Records provided —
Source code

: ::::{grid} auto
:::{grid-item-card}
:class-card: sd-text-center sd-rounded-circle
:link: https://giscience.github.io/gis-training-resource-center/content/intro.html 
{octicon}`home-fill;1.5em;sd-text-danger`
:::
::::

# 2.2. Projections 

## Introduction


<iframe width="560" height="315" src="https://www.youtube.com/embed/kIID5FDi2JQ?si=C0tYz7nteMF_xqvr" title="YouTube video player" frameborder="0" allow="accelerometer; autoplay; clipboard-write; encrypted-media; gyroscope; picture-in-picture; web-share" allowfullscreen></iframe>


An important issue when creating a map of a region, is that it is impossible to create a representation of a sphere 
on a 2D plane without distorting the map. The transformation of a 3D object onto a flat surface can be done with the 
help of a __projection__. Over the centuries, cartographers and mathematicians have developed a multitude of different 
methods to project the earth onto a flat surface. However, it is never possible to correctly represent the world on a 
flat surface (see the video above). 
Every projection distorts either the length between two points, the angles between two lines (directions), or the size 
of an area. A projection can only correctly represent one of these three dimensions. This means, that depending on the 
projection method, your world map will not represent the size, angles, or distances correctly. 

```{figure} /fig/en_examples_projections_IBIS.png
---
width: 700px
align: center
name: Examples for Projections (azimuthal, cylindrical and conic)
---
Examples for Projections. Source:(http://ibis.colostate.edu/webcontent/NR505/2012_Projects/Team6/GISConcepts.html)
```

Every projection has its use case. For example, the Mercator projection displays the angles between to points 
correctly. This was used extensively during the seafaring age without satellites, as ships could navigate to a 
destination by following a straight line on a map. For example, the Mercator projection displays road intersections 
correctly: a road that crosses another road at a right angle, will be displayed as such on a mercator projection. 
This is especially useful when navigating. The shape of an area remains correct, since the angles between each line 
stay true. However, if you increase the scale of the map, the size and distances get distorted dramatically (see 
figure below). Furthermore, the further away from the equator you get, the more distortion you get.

How to complete this task — Return each line of the material in which the string "html" can be found.

Output —
:link: https://giscience.github.io/gis-training-resource-center/content/intro.html 
Examples for Projections. Source:(http://ibis.colostate.edu/webcontent/NR505/2012_Projects/Team6/GISConcepts.html)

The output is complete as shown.